Face à la maison Millière , le choeur de l'église Notre-Dame, et plus à gauche, un bâtiment qui jadis abritait la sacristie.
Finissons notre tour d'horizon avec derrière nous, enfin, encore un bel exemple de maison à pans de bois. Vous pouvez retrouver ce type d'architecture rue Verrerie, la première à gauche en continuant rue de la chouette .
- Contrairement à ce qu'on pourrait penser, il n'existe pas pour les maisons à pans de bois de style typiquement bourguignon. On retrouve, entre autres, des influences normandes, bretonnes et alsaciennes... De même, vous vous en rendrez compte rue Verrerie, au coeur du quartier des antiquaires, aucune n'est identique à sa voisine. Et c'est bien là ce qui fait leur charme.
- Bon, mais quand, et surtout comment, ces maisons sont-elles construites ?
- L'âge d'or se situe aux 15 ème et 16 ème siècle. On utilise alors le bois, facile à acheminer depuis les forêts alentours. Les poutres horizontales servent à soutenir la maison, à chaque étage. On les appelle sablières.
- Ce ne sont pas des pans de bois ?
- Non, les pans de bois sont les poteaux visibles sur les façades, des façades que l'on va ensuite combler avec un enduit...
- Oui, je me rappelle de mes leçons d'école : c'est le torchis. Mais dites, elles étaient petites ces maisons....
- Pas du tout. Elles sont généralement profondes. En fait, pour économiser le prix du terrain, seule la partie qui donne sur la rue est étroite. C'est ce qu'on appelle le pignon... D'où l'expression " avoir pignon sur rue ".
- Et il y a les étages supérieurs qui s'avancent sur la rue...

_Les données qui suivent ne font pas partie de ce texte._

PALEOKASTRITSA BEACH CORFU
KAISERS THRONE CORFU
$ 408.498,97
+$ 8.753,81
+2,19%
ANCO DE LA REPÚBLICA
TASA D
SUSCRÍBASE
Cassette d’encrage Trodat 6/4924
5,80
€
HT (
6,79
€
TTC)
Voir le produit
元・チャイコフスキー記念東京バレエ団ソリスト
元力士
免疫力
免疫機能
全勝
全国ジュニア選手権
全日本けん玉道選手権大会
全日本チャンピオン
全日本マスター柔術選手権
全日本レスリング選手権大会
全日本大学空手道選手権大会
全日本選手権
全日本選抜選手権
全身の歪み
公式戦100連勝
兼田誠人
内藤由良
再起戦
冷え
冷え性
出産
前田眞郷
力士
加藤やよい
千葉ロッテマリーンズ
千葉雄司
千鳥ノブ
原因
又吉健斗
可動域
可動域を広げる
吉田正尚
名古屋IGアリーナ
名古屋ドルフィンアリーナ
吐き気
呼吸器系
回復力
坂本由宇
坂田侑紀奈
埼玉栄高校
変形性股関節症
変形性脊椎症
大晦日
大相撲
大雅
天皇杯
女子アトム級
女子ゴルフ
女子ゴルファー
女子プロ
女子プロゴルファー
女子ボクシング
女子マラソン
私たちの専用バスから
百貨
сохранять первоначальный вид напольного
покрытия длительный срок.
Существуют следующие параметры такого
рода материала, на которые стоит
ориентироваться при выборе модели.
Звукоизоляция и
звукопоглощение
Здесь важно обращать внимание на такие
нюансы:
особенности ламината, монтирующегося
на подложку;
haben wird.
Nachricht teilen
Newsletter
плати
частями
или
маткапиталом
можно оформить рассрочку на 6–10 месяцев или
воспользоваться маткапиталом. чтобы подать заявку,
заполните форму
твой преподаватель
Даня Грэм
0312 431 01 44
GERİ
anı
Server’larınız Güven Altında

- Oui, toujours pour gagner de l'espace. C'est l'encorbellement. Vous remarquerez que, rue Verrerie, cette avancée est assez limitée. La rue est large pour l'époque médiévale. C'est, vous l'aurez compris, une mesure destinée à limiter les risques d'incendies. Il faut dire qu'au 12 ème siècle, un immense sinistre avait failli rayer Dijon de la carte. C'est d'ailleurs cette crainte du feu qui, peu à peu, a entraîné la disparition des maisons à pans de bois, remplacées par des constructions en pierre ou recouvertes de crépi
Le théâtre voit le jour au début du 19 ème siècle, à l'emplacement de l'ancienne chapelle ducale, appelée aussi Sainte-Chapelle, car elle abritait une hostie miraculeuse reçue du pape Eugène 4. Cette chapelle était aussi le siège de l'ordre de la Toison d'or. Un ordre fondé au 15ème siècle par le duc de bourgogne Philippe le bon, dans le plus pur esprit médiéval. Il réunit exclusivement des hommes qui s'engagent à se comporter en loyaux vassaux. En échange, ils obtiennent donc le titre de chevaliers qui leur confère prestige et autorité.
L'entrée principale du Théâtre donne sur la place Rameau, nommée ainsi en hommage au grand compositeur, né tout près de là, à la fin du 17 ème siècle. Il est l'auteur de " Castor et Pollux " et des " Indes galantes ". Ses théories sur l'harmonie font également autorité.
Lorsque vous serez devant le théâtre, dos à l'entrée, vous apercevrez sur votre gauche, au bout de la rue, l'Eglise Saint-Michel, qui allie une structure gothique à une façade inspirée par la Renaissance italienne.
De même, sur la place Rameau, toujours à votre gauche, se dresse l'église Saint-Etienne. Construite au 11 ème siècle, elle devient cathédrale au 18 ème lorsque voit le jour l'évêché de Dijon.